Exercise details: Repeat word for word the part of the Legend of Dragoon piece below, starting with "That said, Sony" and going on through "to the market.".
[[ Provided passage, beginning ]]
Why The Legend of Dragoon isn’t being remade


Let it never be said that fans of The Legend of Dragoon aren’t a tenacious bunch, with them having just jumped on yet another remake project asking for this one-hit wonder to get some love instead.

I mean, that’s evergreen, but this specific time it’s Horizon Zero Dawn, which they have a valid point came out like a minute ago in the first place and just got a sequel. It really doesn’t need a remake; you can still play it on the PS4, which means you can play it on the PS5 if you’re really hankering for it. This isn’t rocket science.

That said, Sony has always avoided any kind of tease for the game because it takes zero effort to stir up the fans. The Legend of Dragoon is a game that’s been pushed aside in many ways, with online petitions having run for decades and a Dart DLC for PlayStation All Stars having been scrapped, though given the game he was supposed to be in, that could have been a kindness for all of the ones they included, too. That said, it’s also a game that, while it did justify a Greatest Hits release, has never been one not beholden to the market.

Let me be clear: the best time for a remake would have been in the PS3 era after Final Fantasy X proved it could be successful, but on the PS3 there was the PS1 game on PSN, so there was at least availability. That time came to a hard stop as soon as Final Fantasy VII Remake was announced. The second best time is whenever Square Enix has a dull moment to work with.

Let’s start at the beginning…

The year is 1999. Final Fantasy VII became THE definitive JRPG to the Western world 2 years ago. You have a game with a decent story, a cinematic presentation, a unique battle system, decent graphics due to heavy optimization, voice acting, and the brand spanking new technology of motion capture. You have a demo in kiosks of major retailers. Your biggest competition is Final Fantasy VIII and people don’t know what to make of the overt central love story in that thing much less the Junction system. It’s basically flying under the radar. Life is pretty good, no?
[[ Provided passage, end ]]
[[ Provided records, beginning ]]
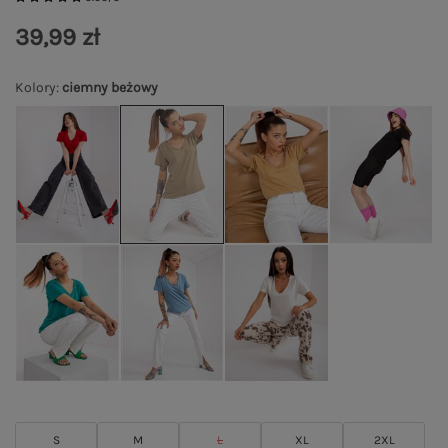
39,99 zł
Kolory
:
ciemny beżowy
S
M
L
XL
2XL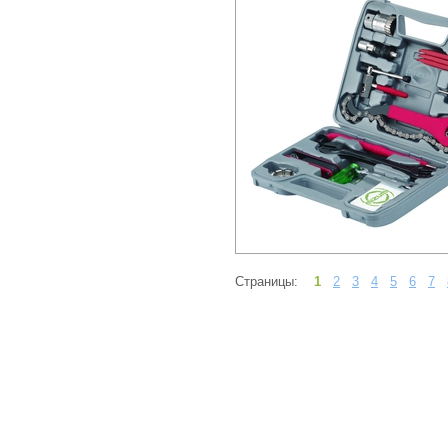
Страницы:
1
2
3
4
5
6
7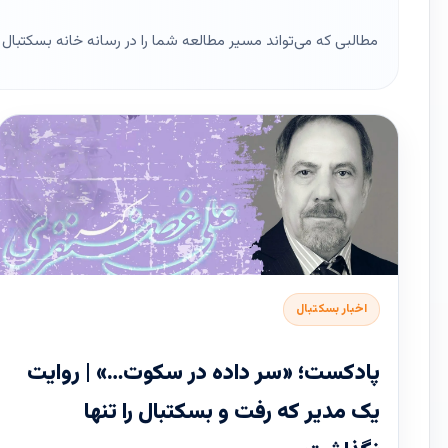
مطالبی که می‌تواند مسیر مطالعه شما را در رسانه خانه بسکتبال ای
اخبار بسکتبال
پادکست؛ «سر داده در سکوت…» | روایت
یک مدیر که رفت و بسکتبال را تنها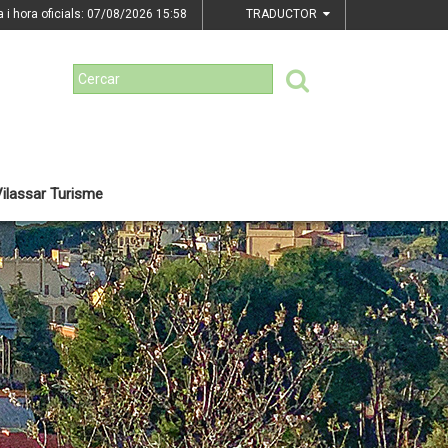
a i hora oficials: 07/08/2026
15:58
TRADUCTOR
ilassar Turisme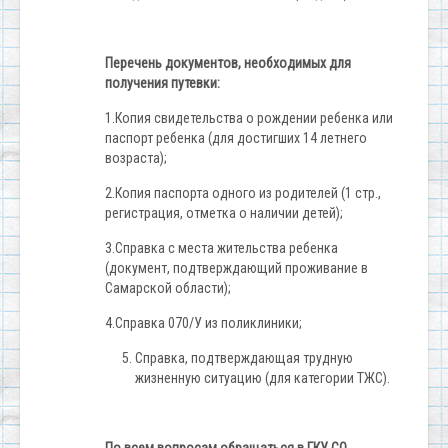
Перечень документов, необходимых для
получения путевки:
1.Копия свидетельства о рождении ребенка или
паспорт ребенка (для достигших 14 летнего
возраста);
2.Копия паспорта одного из родителей (1 стр.,
регистрация, отметка о наличии детей);
3.Справка с места жительства ребенка
(документ, подтверждающий проживание в
Самарской области);
4.Справка 070/У из поликлиники;
Справка, подтверждающая трудную
жизненную ситуацию (для категории ТЖС).
По всем вопросам обращаться в ГКУ СО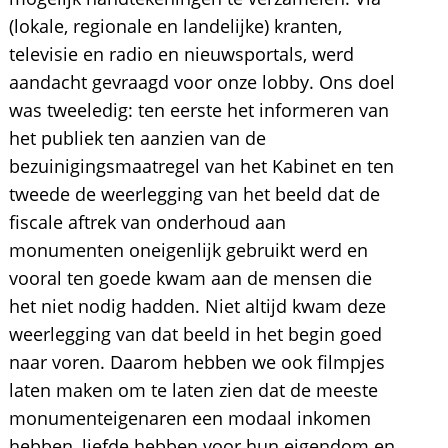
(lokale, regionale en landelijke) kranten,
televisie en radio en nieuwsportals, werd
aandacht gevraagd voor onze lobby. Ons doel
was tweeledig: ten eerste het informeren van
het publiek ten aanzien van de
bezuinigingsmaatregel van het Kabinet en ten
tweede de weerlegging van het beeld dat de
fiscale aftrek van onderhoud aan
monumenten oneigenlijk gebruikt werd en
vooral ten goede kwam aan de mensen die
het niet nodig hadden. Niet altijd kwam deze
weerlegging van dat beeld in het begin goed
naar voren. Daarom hebben we ook filmpjes
laten maken om te laten zien dat de meeste
monumenteigenaren een modaal inkomen
hebben, liefde hebben voor hun eigendom en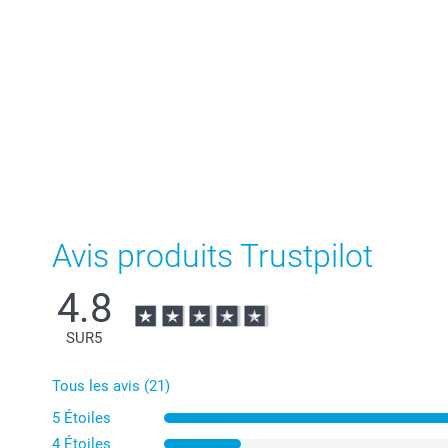
Avis produits Trustpilot
4.8
SUR
5
Tous les avis (21)
5 Étoiles
4 Étoiles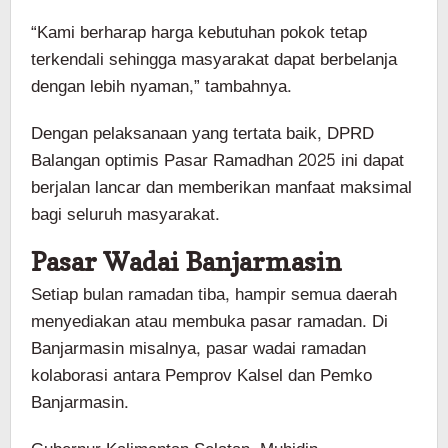
“Kami berharap harga kebutuhan pokok tetap
terkendali sehingga masyarakat dapat berbelanja
dengan lebih nyaman,” tambahnya.
Dengan pelaksanaan yang tertata baik, DPRD
Balangan optimis Pasar Ramadhan 2025 ini dapat
berjalan lancar dan memberikan manfaat maksimal
bagi seluruh masyarakat.
Pasar Wadai Banjarmasin
Setiap bulan ramadan tiba, hampir semua daerah
menyediakan atau membuka pasar ramadan. Di
Banjarmasin misalnya, pasar wadai ramadan
kolaborasi antara Pemprov Kalsel dan Pemko
Banjarmasin.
[[ Provided records, end ]]
Response:
That said, Sony has always avoided any kind of tease for the game because it takes zero effort to stir up the fans. The Legend of Dragoon is a game that’s been pushed aside in many ways, with online petitions having run for decades and a Dart DLC for PlayStation All Stars having been scrapped, though given the game he was supposed to be in, that could have been a kindness for all of the ones they included, too. That said, it’s also a game that, while it did justify a Greatest Hits release, has never been one not beholden to the market.